The Mudcat Café TM
Thread #103171   Message #2211170
Posted By: Newport Boy
08-Dec-07 - 06:55 AM
Thread Name: publication does a doubtful service to folksongs
Subject: RE: publication does a doubtful service to folkson
Dick Greenhaus posted:

'In pre-publication days, I'd guess that most folks who sang knew, maybe, a dozen or so songs. How many do you know?'

I'm not sure I agree with you, Dick. If you're saying that, in pre-publication days, singers didn't learn more than a dozen songs, I don't think that's true. When James "Brasser" Copper wrote down all the family songs that he knew, there were many more than a few dozen.

Some singers only learn a few songs, others have a large number. I don't think the form of the original matters - if you want to learn a song, you learn it.

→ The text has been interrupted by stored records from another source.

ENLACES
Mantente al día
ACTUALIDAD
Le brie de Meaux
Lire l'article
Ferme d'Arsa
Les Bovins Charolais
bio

I think you're on stronger ground if you say that most singers don't sing more than a dozen songs. I know many songs which I sing to myself, but I can't do them justice in performance.

In my active days singing and running a folk club (1970s), I wrote a repertoire list. These were only the songs that I could stand up and sing without notebook or rehearsal. The list ran to over 200 songs. The majority had been learned from records or books, but there were 20 or so from family and other singers.

Wherever the songs came from, I usually wrote the words down to learn them. I still have some of the postcards and scraps of paper that I carried around for the few days it took to commit them to memory.

I really don't sing in public now, but I think I probably still have half that list in memory. Plus at least 30 male voice choir pieces and most of the male solos from the Gilbert & Sullivan operas. My party piece (which I was not often allowed to perform) was a solo rendition of the whole of 'Trial by Jury'.